Mine is a 2009 4320. Mine doesn’t leak as bad as yours yet but I am afraid it will get worse. It leaks a couple ounces a week. There was another thread on here with another guy who had the same issue and he actually fixed it himself by disassembling the tractor. It was quite extensive. You have to remove the radiator, the front axle assembly and then you have to drop the oil pan before you can remove the front cover. I thought about trying it myself but I don’t know. The guy had pictures also.What year is yours ? It sounds like the dealer “fix” has been to replace the sealant with a gasket. It sounds like once that’s done, there hasn’t been any reoccurrences. Only trouble is coming up with the $ 6k to cover the 20 hours of dealer time to do the work. It sounds like lots were covered under warranty. They did come and get my tractor, to do something on it when it was less than a year old, but I’m not sure what that was.

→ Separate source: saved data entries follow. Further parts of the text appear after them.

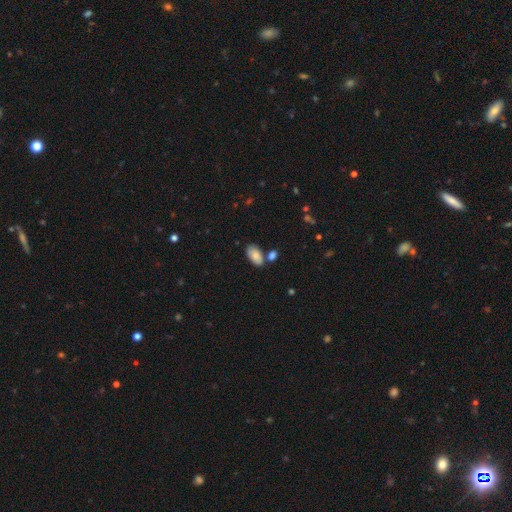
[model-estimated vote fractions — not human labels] A smooth galaxy with no disk features (83%) that is in between round and cigar-shaped (94%).

Vote fractions:
- Smooth or featured? smooth: 83% / featured or disk: 10% / star or artifact: 7%
- How rounded? in between: 94% / round: 3% / cigar-shaped: 2%
- Merging? none: 66% / merger: 17% / minor disturbance: 14% / major disturbance: 3%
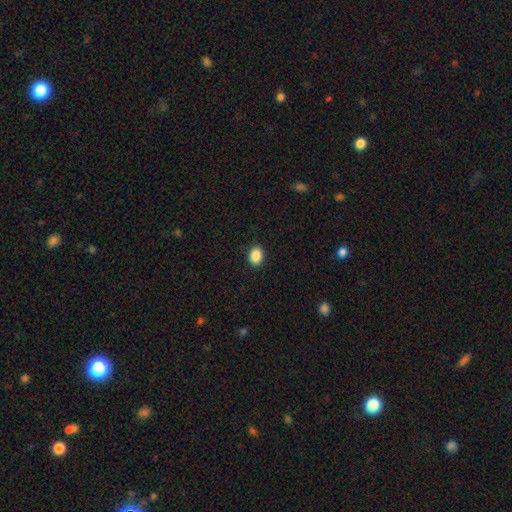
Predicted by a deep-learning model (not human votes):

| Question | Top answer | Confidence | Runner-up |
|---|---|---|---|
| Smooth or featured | smooth | 89% | star or artifact (8%) |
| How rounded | in between | 61% | round (38%) |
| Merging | none | 91% | minor disturbance (7%) |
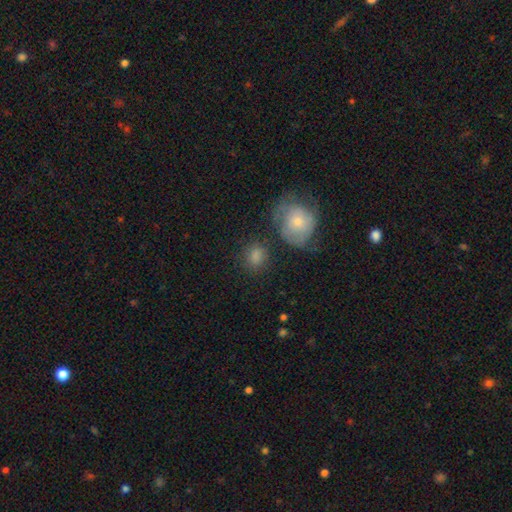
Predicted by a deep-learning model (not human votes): smooth_or_featured: smooth (p=0.71) [alt: featured or disk p=0.16]
how_rounded: round (p=0.77) [alt: in between p=0.22]
merging: none (p=0.69) [alt: minor disturbance p=0.15]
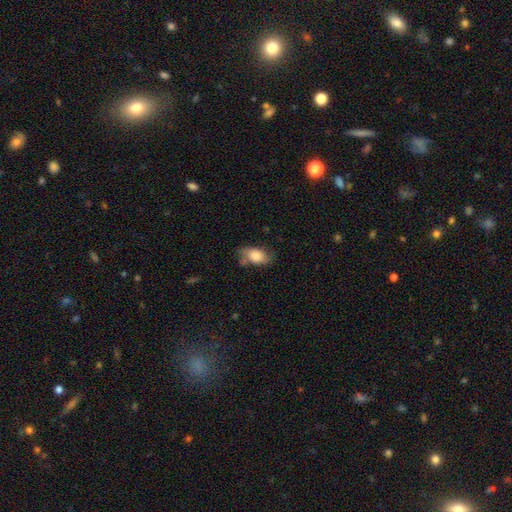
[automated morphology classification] smooth-or-featured: smooth: 80% | featured or disk: 13% | star or artifact: 7%
  how-rounded: in between: 89% | round: 7% | cigar-shaped: 4%
  merging: none: 61% | minor disturbance: 25% | merger: 7% | major disturbance: 7%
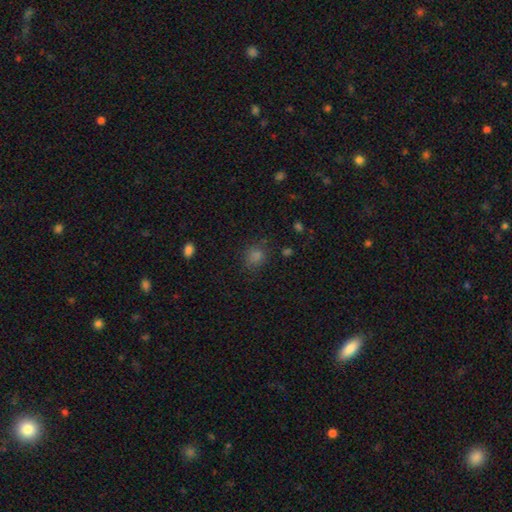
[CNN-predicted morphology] smooth_or_featured: smooth (p=0.74) [alt: star or artifact p=0.22]
how_rounded: round (p=0.80) [alt: in between p=0.19]
merging: none (p=0.83) [alt: minor disturbance p=0.11]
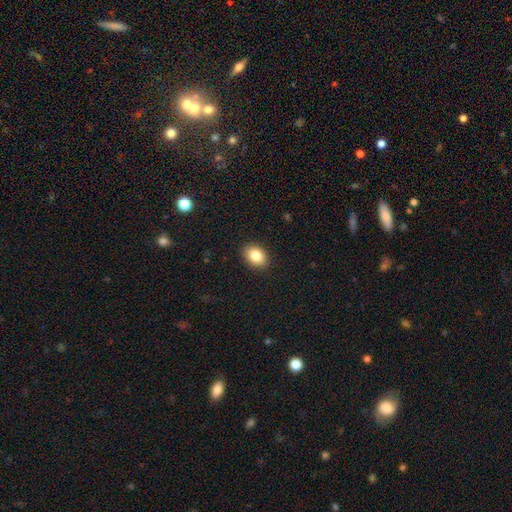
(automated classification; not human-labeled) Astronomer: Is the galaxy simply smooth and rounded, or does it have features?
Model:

I’m not certain the K-seal will make a permanent fix however it has some pretty good reviews on-line, and sounds like it is particularly effective on leaking gaskets. It also has no known “bad” effects like plugging up thermostats, etc.
How often have you been refilling your cooling system and how much have you usually had to add ?
I’ve known about this issue for many years but only experienced it over the last few months on my 2005 model 4120 tractor. I’ve changed my coolant several times over the years, to try and minimize the chances of trouble. I’m hoping the K-seal really is a permanent fix.
I’ve had decent luck with at least one other “magic chemical” fix, that being “Slime” in my lawnmower and field car tires.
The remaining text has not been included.